Four showed up to the finish line. That’s the number that matters from Car and Driver’s ambitious March 2000 tuner car test, a three-day desert odyssey that started with six cars, a Taco Bell lunch, and the kind of naive optimism only the late 1990s aftermarket scene could produce.
The original invite list had ten cars. Greddy couldn’t get its Honda Civic or Integra ready. Jackson Racing pulled a supercharged Prelude over fuel-map concerns.
DC Sports’ Honda S2000 got punted by a Formula Ford at Willow Springs. Borla’s turbocharged Ford Focus had a computer meltdown the morning of the event. Six remained, and then the desert started eating them.
Day two at Honda’s Mojave proving ground, a Vortech-supercharged Civic Si burned a piston during top-speed runs. Wide-open throttle for extended periods does that when fuel flow isn’t sorted. Day three, the HKS turbocharged Subaru Impreza 2.5RS refused to move.
The mass-air sensor had apparently died overnight in the cold. HKS blamed the stock Subaru part. Nobody was buying it entirely.
The survivors — a Racing Beat Mazda Miata, Neuspeed’s Audi TT Quattro, King Motorsports’ Mugen-built Acura Integra Type R, and T.C. Kline’s ProSpec Honda S2000 — completed laps at the Streets of Willow Springs and drove themselves home. That alone qualified as victory.

Reading this test a quarter-century later, what jumps off the page isn’t the horsepower figures or the lap times. It’s the fragility. These weren’t garage hacks built by amateurs.
HKS, Vortech, King Motorsports — these were serious outfits with reputations and catalog products. And still, a $39,261 turbocharged Impreza couldn’t last three days, and a supercharged Civic couldn’t survive a top-speed pull.
The King Motorsports Integra Type R was the star. Scott Zellner’s recipe — Mugen valve springs, a 9,000-rpm engine computer, stiffer motor mounts, a Mugen limited-slip differential, and a complete suspension overhaul — produced 220 horsepower and a 5.8-second run to 60 mph. The total build cost $19,213 on top of the stock car.

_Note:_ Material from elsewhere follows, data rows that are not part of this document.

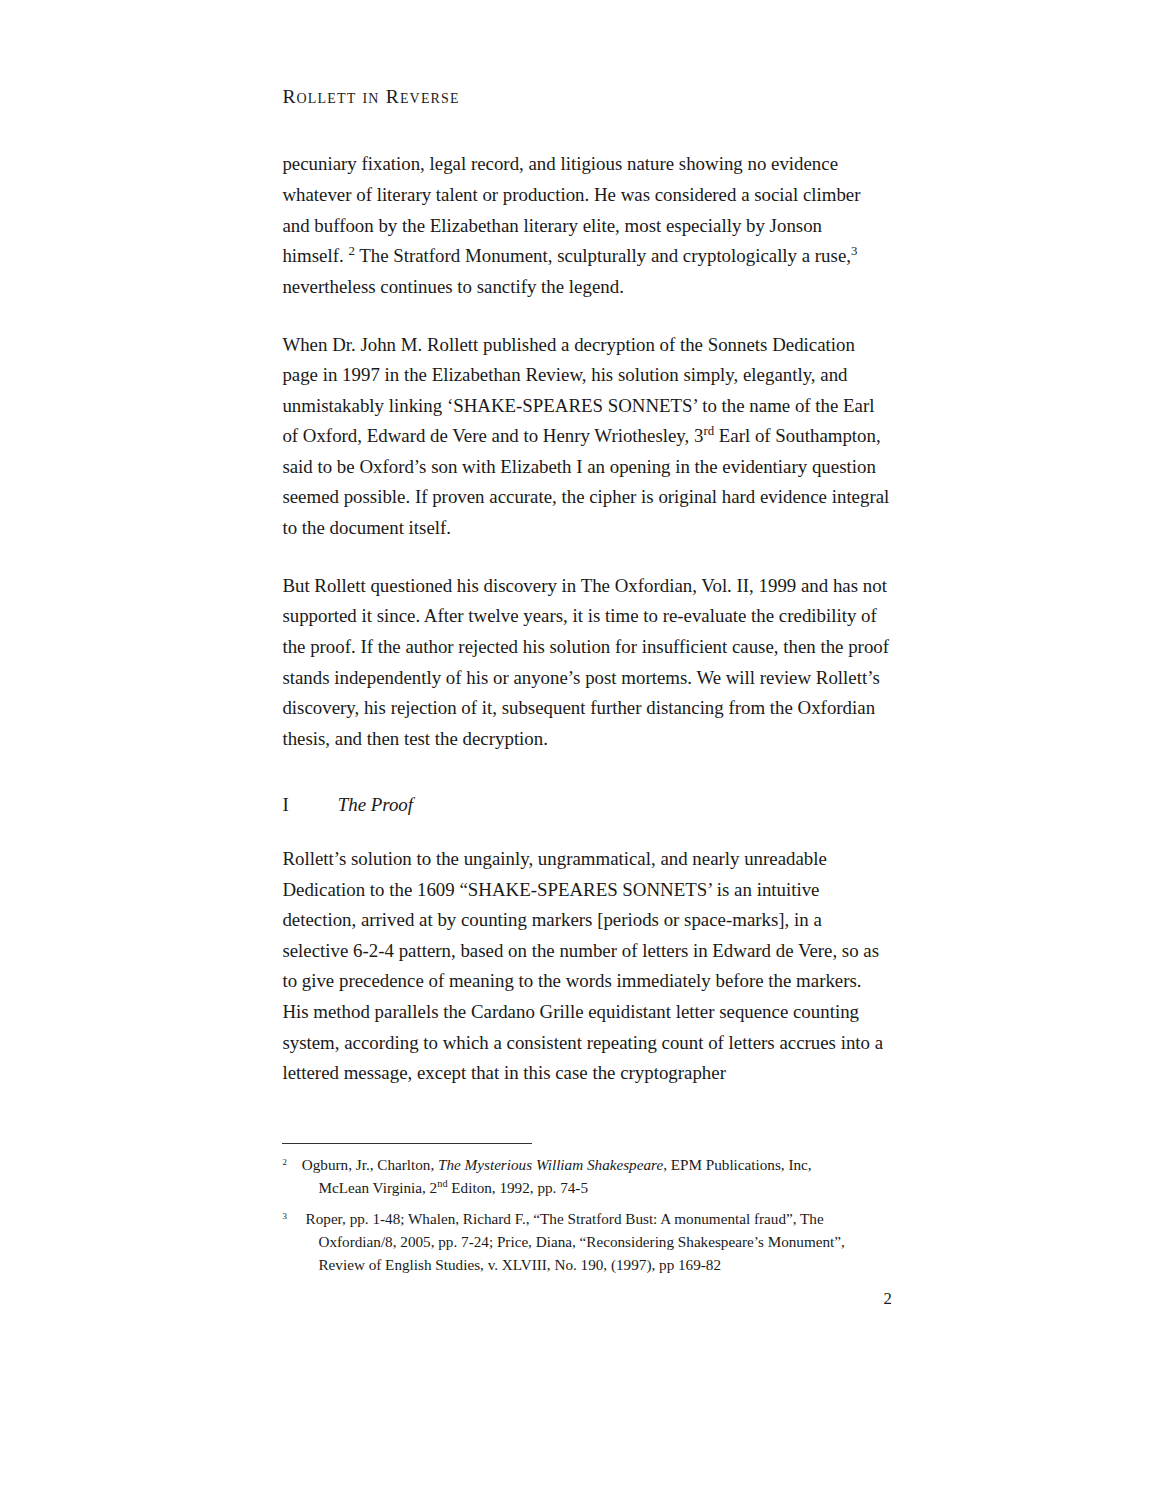Rollett in Reverse
pecuniary fixation, legal record, and litigious nature showing no evidence whatever of literary talent or production. He was considered a social climber and buffoon by the Elizabethan literary elite, most especially by Jonson himself. 2 The Stratford Monument, sculpturally and cryptologically a ruse,3 nevertheless continues to sanctify the legend.
When Dr. John M. Rollett published a decryption of the Sonnets Dedication page in 1997 in the Elizabethan Review, his solution simply, elegantly, and unmistakably linking ‘SHAKE-SPEARES SONNETS’ to the name of the Earl of Oxford, Edward de Vere and to Henry Wriothesley, 3rd Earl of Southampton, said to be Oxford’s son with Elizabeth I an opening in the evidentiary question seemed possible. If proven accurate, the cipher is original hard evidence integral to the document itself.
But Rollett questioned his discovery in The Oxfordian, Vol. II, 1999 and has not supported it since. After twelve years, it is time to re-evaluate the credibility of the proof. If the author rejected his solution for insufficient cause, then the proof stands independently of his or anyone’s post mortems. We will review Rollett’s discovery, his rejection of it, subsequent further distancing from the Oxfordian thesis, and then test the decryption.
I The Proof
Rollett’s solution to the ungainly, ungrammatical, and nearly unreadable Dedication to the 1609 “SHAKE-SPEARES SONNETS’ is an intuitive detection, arrived at by counting markers [periods or space-marks], in a selective 6-2-4 pattern, based on the number of letters in Edward de Vere, so as to give precedence of meaning to the words immediately before the markers. His method parallels the Cardano Grille equidistant letter sequence counting system, according to which a consistent repeating count of letters accrues into a lettered message, except that in this case the cryptographer
2
Ogburn, Jr., Charlton, The Mysterious William Shakespeare, EPM Publications, Inc, McLean Virginia, 2nd Editon, 1992, pp. 74-5
3
Roper, pp. 1-48; Whalen, Richard F., “The Stratford Bust: A monumental fraud”, The Oxfordian/8, 2005, pp. 7-24; Price, Diana, “Reconsidering Shakespeare’s Monument”, Review of English Studies, v. XLVIII, No. 190, (1997), pp 169-82
2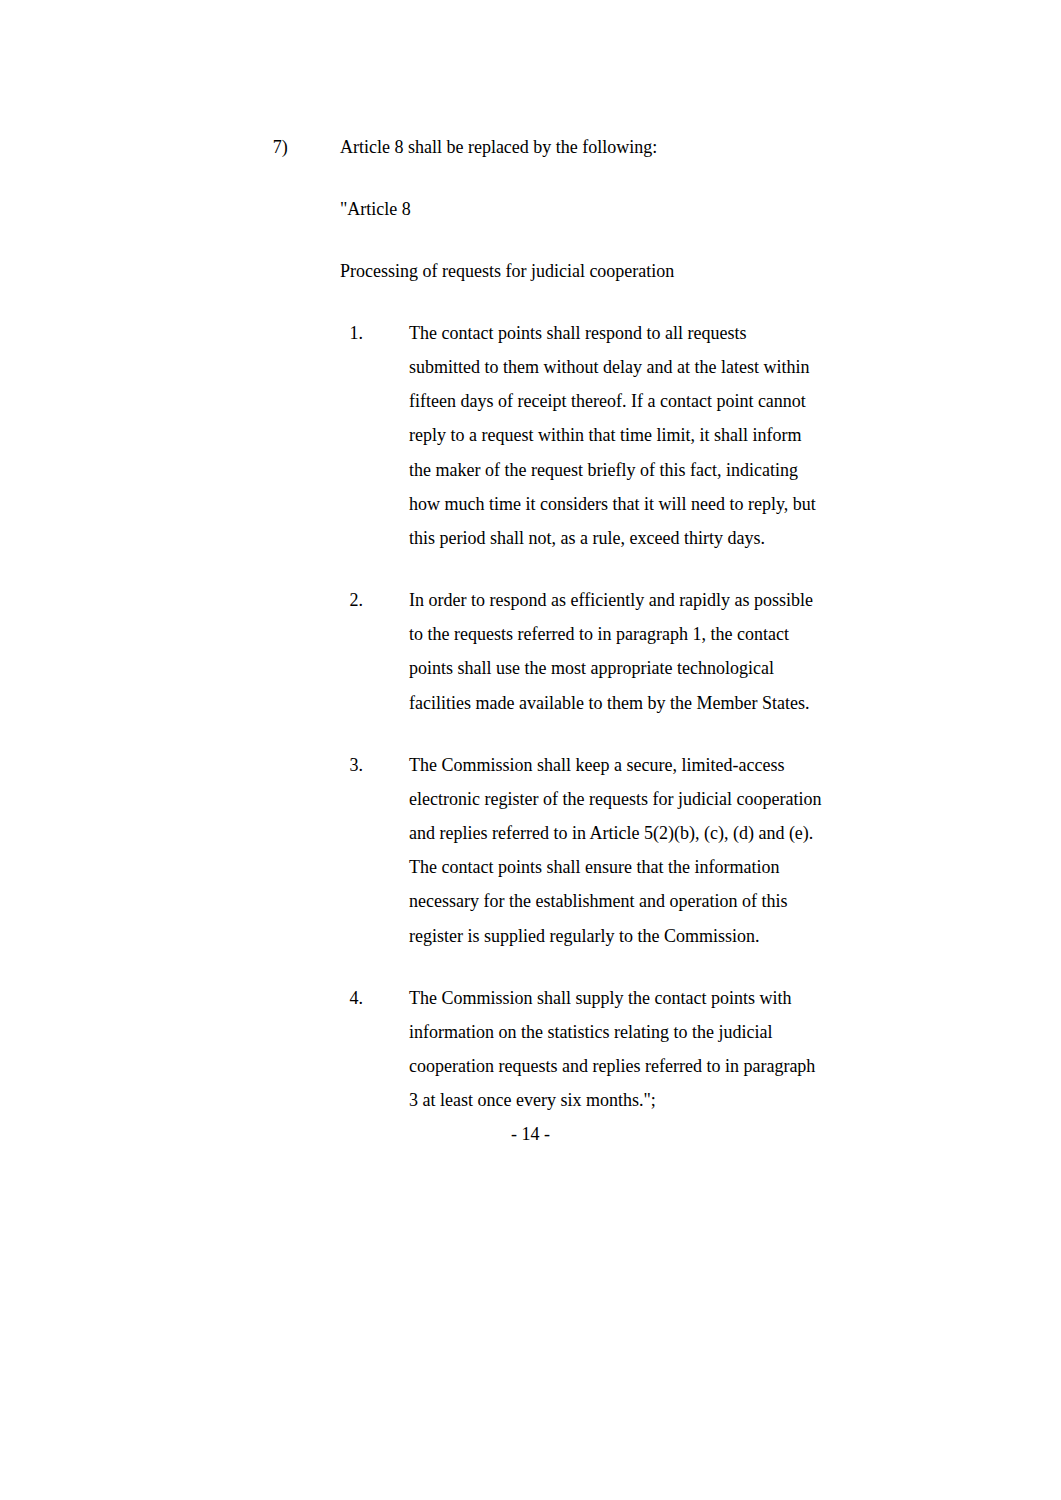7)
Article 8 shall be replaced by the following:
"Article 8
Processing of requests for judicial cooperation
1. The contact points shall respond to all requests submitted to them without delay and at the latest within fifteen days of receipt thereof. If a contact point cannot reply to a request within that time limit, it shall inform the maker of the request briefly of this fact, indicating how much time it considers that it will need to reply, but this period shall not, as a rule, exceed thirty days.
2. In order to respond as efficiently and rapidly as possible to the requests referred to in paragraph 1, the contact points shall use the most appropriate technological facilities made available to them by the Member States.
3. The Commission shall keep a secure, limited-access electronic register of the requests for judicial cooperation and replies referred to in Article 5(2)(b), (c), (d) and (e). The contact points shall ensure that the information necessary for the establishment and operation of this register is supplied regularly to the Commission.
4. The Commission shall supply the contact points with information on the statistics relating to the judicial cooperation requests and replies referred to in paragraph 3 at least once every six months.";
- 14 -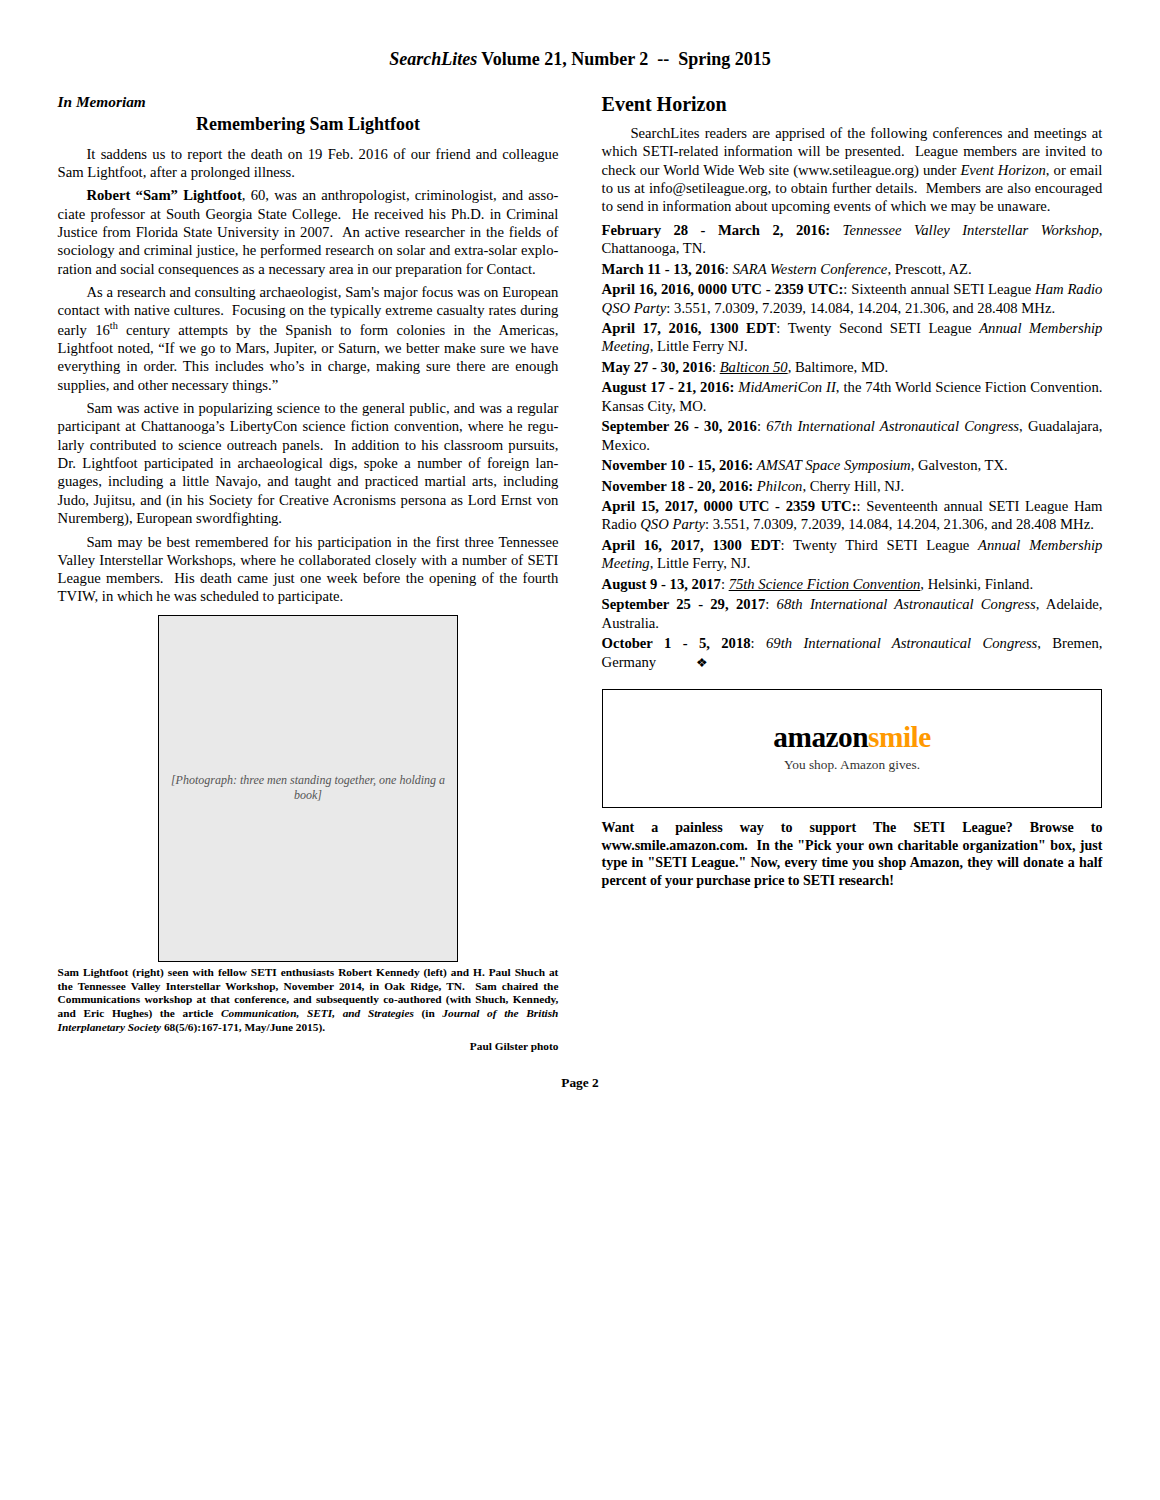SearchLites Volume 21, Number 2 -- Spring 2015
In Memoriam
Remembering Sam Lightfoot
It saddens us to report the death on 19 Feb. 2016 of our friend and colleague Sam Lightfoot, after a prolonged illness.
Robert “Sam” Lightfoot, 60, was an anthropologist, criminologist, and associate professor at South Georgia State College. He received his Ph.D. in Criminal Justice from Florida State University in 2007. An active researcher in the fields of sociology and criminal justice, he performed research on solar and extra-solar exploration and social consequences as a necessary area in our preparation for Contact.
As a research and consulting archaeologist, Sam's major focus was on European contact with native cultures. Focusing on the typically extreme casualty rates during early 16th century attempts by the Spanish to form colonies in the Americas, Lightfoot noted, “If we go to Mars, Jupiter, or Saturn, we better make sure we have everything in order. This includes who’s in charge, making sure there are enough supplies, and other necessary things.”
Sam was active in popularizing science to the general public, and was a regular participant at Chattanooga’s LibertyCon science fiction convention, where he regularly contributed to science outreach panels. In addition to his classroom pursuits, Dr. Lightfoot participated in archaeological digs, spoke a number of foreign languages, including a little Navajo, and taught and practiced martial arts, including Judo, Jujitsu, and (in his Society for Creative Acronisms persona as Lord Ernst von Nuremberg), European swordfighting.
Sam may be best remembered for his participation in the first three Tennessee Valley Interstellar Workshops, where he collaborated closely with a number of SETI League members. His death came just one week before the opening of the fourth TVIW, in which he was scheduled to participate.
[Photograph: three men standing together, one holding a book]
Sam Lightfoot (right) seen with fellow SETI enthusiasts Robert Kennedy (left) and H. Paul Shuch at the Tennessee Valley Interstellar Workshop, November 2014, in Oak Ridge, TN. Sam chaired the Communications workshop at that conference, and subsequently co-authored (with Shuch, Kennedy, and Eric Hughes) the article Communication, SETI, and Strategies (in Journal of the British Interplanetary Society 68(5/6):167-171, May/June 2015).
Paul Gilster photo
Event Horizon
SearchLites readers are apprised of the following conferences and meetings at which SETI-related information will be presented. League members are invited to check our World Wide Web site (www.setileague.org) under Event Horizon, or email to us at info@setileague.org, to obtain further details. Members are also encouraged to send in information about upcoming events of which we may be unaware.
February 28 - March 2, 2016: Tennessee Valley Interstellar Workshop, Chattanooga, TN.
March 11 - 13, 2016: SARA Western Conference, Prescott, AZ.
April 16, 2016, 0000 UTC - 2359 UTC:: Sixteenth annual SETI League Ham Radio QSO Party: 3.551, 7.0309, 7.2039, 14.084, 14.204, 21.306, and 28.408 MHz.
April 17, 2016, 1300 EDT: Twenty Second SETI League Annual Membership Meeting, Little Ferry NJ.
May 27 - 30, 2016: Balticon 50, Baltimore, MD.
August 17 - 21, 2016: MidAmeriCon II, the 74th World Science Fiction Convention. Kansas City, MO.
September 26 - 30, 2016: 67th International Astronautical Congress, Guadalajara, Mexico.
November 10 - 15, 2016: AMSAT Space Symposium, Galveston, TX.
November 18 - 20, 2016: Philcon, Cherry Hill, NJ.
April 15, 2017, 0000 UTC - 2359 UTC:: Seventeenth annual SETI League Ham Radio QSO Party: 3.551, 7.0309, 7.2039, 14.084, 14.204, 21.306, and 28.408 MHz.
April 16, 2017, 1300 EDT: Twenty Third SETI League Annual Membership Meeting, Little Ferry, NJ.
August 9 - 13, 2017: 75th Science Fiction Convention, Helsinki, Finland.
September 25 - 29, 2017: 68th International Astronautical Congress, Adelaide, Australia.
October 1 - 5, 2018: 69th International Astronautical Congress, Bremen, Germany ❖
amazonsmile
You shop. Amazon gives.
Want a painless way to support The SETI League? Browse to www.smile.amazon.com. In the "Pick your own charitable organization" box, just type in "SETI League." Now, every time you shop Amazon, they will donate a half percent of your purchase price to SETI research!
Page 2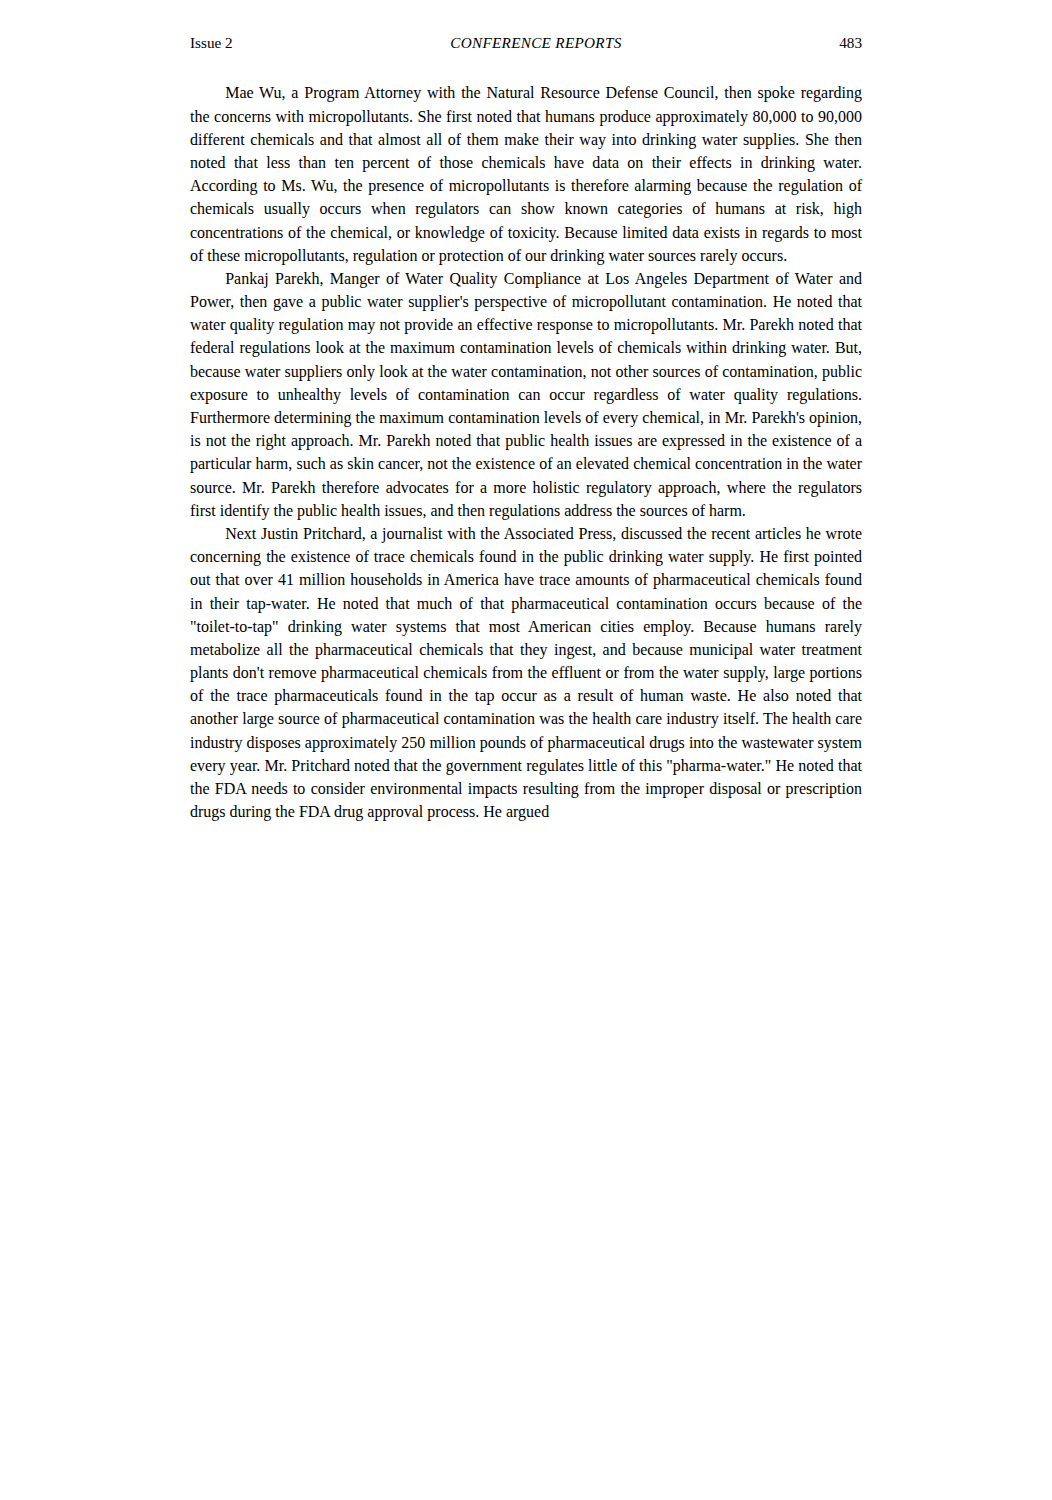Issue 2 CONFERENCE REPORTS 483
Mae Wu, a Program Attorney with the Natural Resource Defense Council, then spoke regarding the concerns with micropollutants. She first noted that humans produce approximately 80,000 to 90,000 different chemicals and that almost all of them make their way into drinking water supplies. She then noted that less than ten percent of those chemicals have data on their effects in drinking water. According to Ms. Wu, the presence of micropollutants is therefore alarming because the regulation of chemicals usually occurs when regulators can show known categories of humans at risk, high concentrations of the chemical, or knowledge of toxicity. Because limited data exists in regards to most of these micropollutants, regulation or protection of our drinking water sources rarely occurs.
Pankaj Parekh, Manger of Water Quality Compliance at Los Angeles Department of Water and Power, then gave a public water supplier's perspective of micropollutant contamination. He noted that water quality regulation may not provide an effective response to micropollutants. Mr. Parekh noted that federal regulations look at the maximum contamination levels of chemicals within drinking water. But, because water suppliers only look at the water contamination, not other sources of contamination, public exposure to unhealthy levels of contamination can occur regardless of water quality regulations. Furthermore determining the maximum contamination levels of every chemical, in Mr. Parekh's opinion, is not the right approach. Mr. Parekh noted that public health issues are expressed in the existence of a particular harm, such as skin cancer, not the existence of an elevated chemical concentration in the water source. Mr. Parekh therefore advocates for a more holistic regulatory approach, where the regulators first identify the public health issues, and then regulations address the sources of harm.
Next Justin Pritchard, a journalist with the Associated Press, discussed the recent articles he wrote concerning the existence of trace chemicals found in the public drinking water supply. He first pointed out that over 41 million households in America have trace amounts of pharmaceutical chemicals found in their tap-water. He noted that much of that pharmaceutical contamination occurs because of the "toilet-to-tap" drinking water systems that most American cities employ. Because humans rarely metabolize all the pharmaceutical chemicals that they ingest, and because municipal water treatment plants don't remove pharmaceutical chemicals from the effluent or from the water supply, large portions of the trace pharmaceuticals found in the tap occur as a result of human waste. He also noted that another large source of pharmaceutical contamination was the health care industry itself. The health care industry disposes approximately 250 million pounds of pharmaceutical drugs into the wastewater system every year. Mr. Pritchard noted that the government regulates little of this "pharma-water." He noted that the FDA needs to consider environmental impacts resulting from the improper disposal or prescription drugs during the FDA drug approval process. He argued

For that money, Zellner delivered what Car and Driver called “one of the best engine notes this side of a Ferrari.” The car worked. It didn’t break. It was fast and balanced, and that combination was rarer than it should have been.
The HKS Impreza, when it ran, hinted at what Subaru would eventually deliver to North America with the factory WRX. Its T-25 turbo setup pushed the 2.5-liter flat-four to 195 horsepower and 135 mph on the oval. The chassis felt planted through mountain roads with gentle understeer and barely a chirp from the tires.
All-wheel drive covered up sins. But the car’s third-day no-show left a “DNF” stamped across every performance column in the data sheet — a damning visual in a magazine test.
The broader picture in 2000 was a generation of drivers born in the mid-1980s who had never seen a carburetor and didn’t care about V-8s. They grew up in Camrys and Accords. They wanted their Civics and Integras to go faster, and a booming aftermarket was happy to oblige.
SEMA that year was overrun with tiny cars wearing carbon fiber, absurd exhaust tips, and turbo kits promising the moon. The promise was real. The execution was uneven.
Extracting serious power from small engines without the engineering resources of a factory meant living on the edge of reliability. Void the warranty, bolt on a turbo, cross your fingers. Sometimes you get a stunning track weapon like Zellner’s Integra, and sometimes you rent a U-Haul.
That tension — between youthful enthusiasm and mechanical reality — defined the tuner era. The parts catalogs made it look easy. The Mojave Desert proved it wasn’t.